Empty Chairs are the Noisiest
Living in the midst of a global pandemic has forced me to invariably acknowledge things that occupy space in my apartment—chairs, to be specific—a subject that I have admired by looking at people’s photographs of it, as well as reminiscing of my own encounters.
I am uncertain of how to begin talking about a subject that is as multifaceted as a chair. Chairs can project humility and grandiose. They can be relaxing as well as uncomfortable. They can be enablers of conversations or of anxiety-ridden interrogations. They can also be vessels for lonesomeness and isolation or that of a safe haven. It is these contradictory qualities that have perhaps made chairs endearing, and that like every object, they too harbour memories and secrets and histories.
Every time that I encounter a chair, the first thought that runs through me is, “Who was its last occupant?” followed by “How many people must have sat on this chair?” Do you ever wonder about such things, about the history of everyday objects? I’ve used photography to try and attempt to find clues that could help me not just answer these questions but also to make sense of my curiosity for the subject.

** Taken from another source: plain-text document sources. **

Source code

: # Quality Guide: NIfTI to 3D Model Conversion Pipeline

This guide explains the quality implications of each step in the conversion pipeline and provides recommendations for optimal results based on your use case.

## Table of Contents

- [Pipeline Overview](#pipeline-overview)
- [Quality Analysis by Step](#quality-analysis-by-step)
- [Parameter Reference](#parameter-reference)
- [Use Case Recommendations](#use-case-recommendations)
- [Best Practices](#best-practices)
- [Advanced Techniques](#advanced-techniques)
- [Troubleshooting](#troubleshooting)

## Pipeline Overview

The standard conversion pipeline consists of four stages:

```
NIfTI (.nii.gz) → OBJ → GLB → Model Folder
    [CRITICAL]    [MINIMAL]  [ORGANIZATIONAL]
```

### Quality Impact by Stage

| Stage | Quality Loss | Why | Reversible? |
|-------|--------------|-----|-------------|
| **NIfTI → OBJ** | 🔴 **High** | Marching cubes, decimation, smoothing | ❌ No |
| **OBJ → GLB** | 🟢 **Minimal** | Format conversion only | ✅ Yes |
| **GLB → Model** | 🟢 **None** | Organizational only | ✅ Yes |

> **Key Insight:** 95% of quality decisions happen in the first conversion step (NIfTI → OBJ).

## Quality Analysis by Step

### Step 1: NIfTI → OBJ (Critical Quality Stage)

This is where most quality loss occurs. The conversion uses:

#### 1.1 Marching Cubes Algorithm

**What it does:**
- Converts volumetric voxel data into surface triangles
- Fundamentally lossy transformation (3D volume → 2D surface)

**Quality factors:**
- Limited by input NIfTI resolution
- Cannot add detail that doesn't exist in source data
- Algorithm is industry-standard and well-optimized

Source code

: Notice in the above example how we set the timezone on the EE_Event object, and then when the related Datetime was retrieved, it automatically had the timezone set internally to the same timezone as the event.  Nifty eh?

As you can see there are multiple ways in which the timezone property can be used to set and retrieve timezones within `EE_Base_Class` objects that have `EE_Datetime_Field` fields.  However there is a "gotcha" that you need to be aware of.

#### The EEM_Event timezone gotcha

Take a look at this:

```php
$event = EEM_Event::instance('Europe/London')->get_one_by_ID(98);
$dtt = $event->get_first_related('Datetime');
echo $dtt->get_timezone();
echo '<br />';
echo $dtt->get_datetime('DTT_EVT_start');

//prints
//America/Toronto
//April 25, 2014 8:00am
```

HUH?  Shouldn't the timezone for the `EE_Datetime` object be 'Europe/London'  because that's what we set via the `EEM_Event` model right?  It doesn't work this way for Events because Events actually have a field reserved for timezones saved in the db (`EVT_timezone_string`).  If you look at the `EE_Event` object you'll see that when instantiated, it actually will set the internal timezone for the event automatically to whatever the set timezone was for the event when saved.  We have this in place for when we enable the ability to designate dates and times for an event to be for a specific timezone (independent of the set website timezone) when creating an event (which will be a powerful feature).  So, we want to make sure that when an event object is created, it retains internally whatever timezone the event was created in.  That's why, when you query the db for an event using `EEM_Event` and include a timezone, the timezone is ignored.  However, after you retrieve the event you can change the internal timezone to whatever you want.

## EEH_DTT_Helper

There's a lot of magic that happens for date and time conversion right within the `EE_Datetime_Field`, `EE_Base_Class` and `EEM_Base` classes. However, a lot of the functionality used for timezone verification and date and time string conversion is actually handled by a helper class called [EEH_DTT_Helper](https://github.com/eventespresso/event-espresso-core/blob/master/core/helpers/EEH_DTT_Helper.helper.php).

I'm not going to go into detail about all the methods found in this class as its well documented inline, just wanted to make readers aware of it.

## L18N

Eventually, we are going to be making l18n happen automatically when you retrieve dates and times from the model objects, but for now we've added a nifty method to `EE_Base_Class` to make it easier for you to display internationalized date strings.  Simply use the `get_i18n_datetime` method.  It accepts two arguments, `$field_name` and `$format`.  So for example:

So far I’ve only looked outside, impervious and unaffected by the presence of the subject in my own home. However, in the last few days, since I began writing this and being quarantined at home, I’ve been gazing, time and again, at the corner of the hall of my apartment, where a single wooden chair has been residing since it arrived six months ago.
I had decided much earlier that when the time came to buy a dining set, that I would place one of its chairs beside the window of my apartment. It had to be wooden, no plastic or one of those fake wood variants. It had to feel solid. I ended up renting a set, as I couldn’t afford a brand new one. It took me close to ten years to make this possible, last year in October. My cat, Schmoo, had just passed away, and I was hell bent on changing things in the apartment—to get rid of any old familiarity or memories that I had with the space. It’s another matter that it didn’t exactly work, but I now had a corner beside the window and my towering pile of books, where I could temporarily move into, for a few hours in a day.
In the span of a month I had experienced an entire gamut of emotions on this chair. I found time to photograph too—photograph myself. It was the perfect spot, with the window right beside me, and with the sun shining on my face. When it got dark, the dim bulb above the chair provided light. I couldn’t help but photograph or rather document my state of mind while being seated on it. No other space in the house afforded me the likability of this spot. It felt like I was retreating into a space where I’d be accepted in whatever state I was in.
As I write this, my eyes flicker to the corner where the chair is. I have a soft spot for the space. I’ve been my most vulnerable here, I’ve confronted harsh truths about myself while sitting on its cushioned top, I’ve also found hope after hours of abject despair, while hanging on to its wooden frame.
As the lockdown continues, I see myself spending far more time than I had in the past, within the invisible confines of this nook. Sometimes I wonder about the memories ingrained in the fabric of this wooden chair, if it has endured the agony, joy, or comfort of its previous sitters.